To do: Copy the text of every item below character for character, and leave the pictures out of your answer.

Exercise inputs:
▼

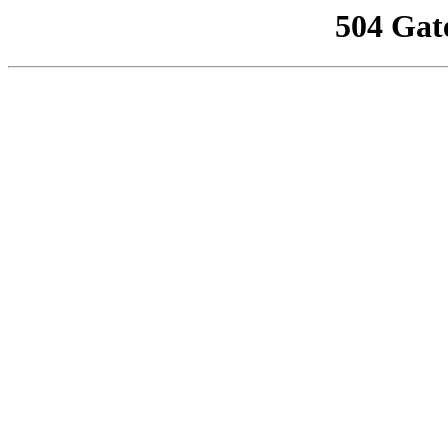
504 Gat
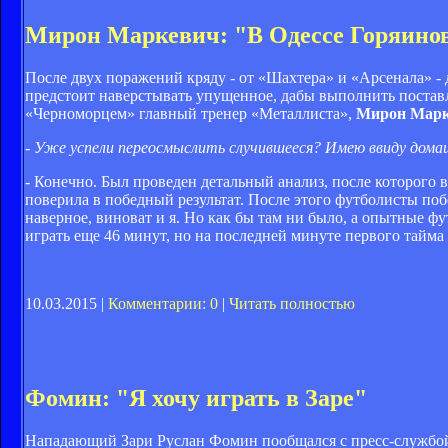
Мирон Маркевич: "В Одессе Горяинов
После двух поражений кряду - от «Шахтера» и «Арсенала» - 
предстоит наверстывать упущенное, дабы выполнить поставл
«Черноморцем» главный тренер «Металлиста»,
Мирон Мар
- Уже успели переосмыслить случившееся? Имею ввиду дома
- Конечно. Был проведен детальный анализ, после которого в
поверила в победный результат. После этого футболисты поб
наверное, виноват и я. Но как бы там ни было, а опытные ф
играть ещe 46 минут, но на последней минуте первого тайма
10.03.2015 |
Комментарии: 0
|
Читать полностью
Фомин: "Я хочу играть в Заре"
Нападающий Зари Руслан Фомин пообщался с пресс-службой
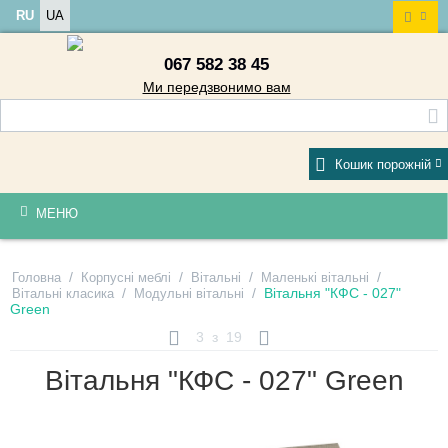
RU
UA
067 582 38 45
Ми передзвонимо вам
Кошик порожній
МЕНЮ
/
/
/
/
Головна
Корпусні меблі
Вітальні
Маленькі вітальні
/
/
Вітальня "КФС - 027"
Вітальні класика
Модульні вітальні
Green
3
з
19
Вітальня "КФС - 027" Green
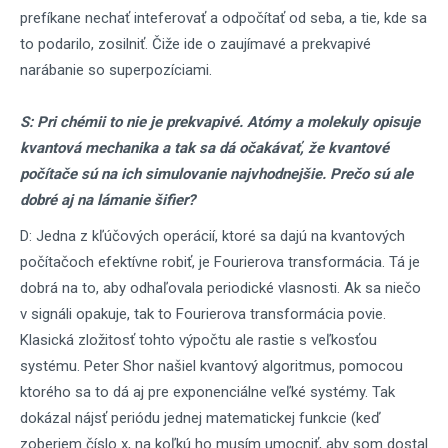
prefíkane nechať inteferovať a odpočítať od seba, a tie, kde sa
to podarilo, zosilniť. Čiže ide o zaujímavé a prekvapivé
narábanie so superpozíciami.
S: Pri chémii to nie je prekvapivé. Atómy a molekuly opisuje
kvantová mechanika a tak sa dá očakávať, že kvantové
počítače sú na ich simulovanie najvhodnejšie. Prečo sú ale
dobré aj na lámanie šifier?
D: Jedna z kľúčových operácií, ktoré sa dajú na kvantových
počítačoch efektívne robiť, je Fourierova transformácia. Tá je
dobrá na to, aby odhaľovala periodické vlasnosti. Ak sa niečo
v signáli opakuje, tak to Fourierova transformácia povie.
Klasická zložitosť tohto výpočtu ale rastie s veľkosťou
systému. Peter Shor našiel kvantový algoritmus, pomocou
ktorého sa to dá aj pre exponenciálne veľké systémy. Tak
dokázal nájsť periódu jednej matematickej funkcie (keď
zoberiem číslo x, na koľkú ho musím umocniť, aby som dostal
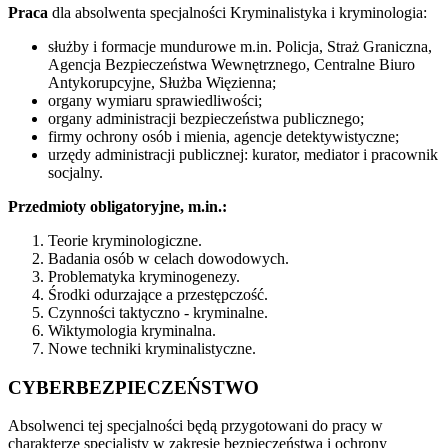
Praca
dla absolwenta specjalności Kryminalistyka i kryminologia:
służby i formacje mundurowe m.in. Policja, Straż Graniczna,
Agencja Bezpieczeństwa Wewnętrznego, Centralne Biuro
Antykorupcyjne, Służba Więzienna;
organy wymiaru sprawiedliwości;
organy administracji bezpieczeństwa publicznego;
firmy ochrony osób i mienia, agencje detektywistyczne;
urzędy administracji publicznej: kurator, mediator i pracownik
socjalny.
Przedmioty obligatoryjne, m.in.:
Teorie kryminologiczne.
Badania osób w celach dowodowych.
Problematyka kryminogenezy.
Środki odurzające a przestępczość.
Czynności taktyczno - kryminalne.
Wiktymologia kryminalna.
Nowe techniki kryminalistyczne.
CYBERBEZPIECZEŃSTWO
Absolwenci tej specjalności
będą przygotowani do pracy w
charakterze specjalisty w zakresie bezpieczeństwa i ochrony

▲

Answer to this exercise:
504 Gat
Мирон Маркевич: "В Одессе Горяинов
После двух поражений кряду - от «Шахтера» и «Арсенала» - 
предстоит наверстывать упущенное, дабы выполнить поставл
«Черноморцем» главный тренер «Металлиста»,
Мирон Мар
- Уже успели переосмыслить случившееся? Имею ввиду дома
- Конечно. Был проведен детальный анализ, после которого в
поверила в победный результат. После этого футболисты поб
наверное, виноват и я. Но как бы там ни было, а опытные ф
играть ещe 46 минут, но на последней минуте первого тайма
10.03.2015 |
Комментарии: 0
|
Читать полностью
Фомин: "Я хочу играть в Заре"
Нападающий Зари Руслан Фомин пообщался с пресс-службой
RU
UA
067 582 38 45
Ми передзвонимо вам
Кошик порожній
МЕНЮ
/
/
/
/
Головна
Корпусні меблі
Вітальні
Маленькі вітальні
/
/
Вітальня "КФС - 027"
Вітальні класика
Модульні вітальні
Green
3
з
19
Вітальня "КФС - 027" Green
prefíkane nechať inteferovať a odpočítať od seba, a tie, kde sa
to podarilo, zosilniť. Čiže ide o zaujímavé a prekvapivé
narábanie so superpozíciami.
S: Pri chémii to nie je prekvapivé. Atómy a molekuly opisuje
kvantová mechanika a tak sa dá očakávať, že kvantové
počítače sú na ich simulovanie najvhodnejšie. Prečo sú ale
dobré aj na lámanie šifier?
D: Jedna z kľúčových operácií, ktoré sa dajú na kvantových
počítačoch efektívne robiť, je Fourierova transformácia. Tá je
dobrá na to, aby odhaľovala periodické vlasnosti. Ak sa niečo
v signáli opakuje, tak to Fourierova transformácia povie.
Klasická zložitosť tohto výpočtu ale rastie s veľkosťou
systému. Peter Shor našiel kvantový algoritmus, pomocou
ktorého sa to dá aj pre exponenciálne veľké systémy. Tak
dokázal nájsť periódu jednej matematickej funkcie (keď
zoberiem číslo x, na koľkú ho musím umocniť, aby som dostal
Praca
dla absolwenta specjalności Kryminalistyka i kryminologia:
służby i formacje mundurowe m.in. Policja, Straż Graniczna,
Agencja Bezpieczeństwa Wewnętrznego, Centralne Biuro
Antykorupcyjne, Służba Więzienna;
organy wymiaru sprawiedliwości;
organy administracji bezpieczeństwa publicznego;
firmy ochrony osób i mienia, agencje detektywistyczne;
urzędy administracji publicznej: kurator, mediator i pracownik
socjalny.
Przedmioty obligatoryjne, m.in.:
Teorie kryminologiczne.
Badania osób w celach dowodowych.
Problematyka kryminogenezy.
Środki odurzające a przestępczość.
Czynności taktyczno - kryminalne.
Wiktymologia kryminalna.
Nowe techniki kryminalistyczne.
CYBERBEZPIECZEŃSTWO
Absolwenci tej specjalności
będą przygotowani do pracy w
charakterze specjalisty w zakresie bezpieczeństwa i ochrony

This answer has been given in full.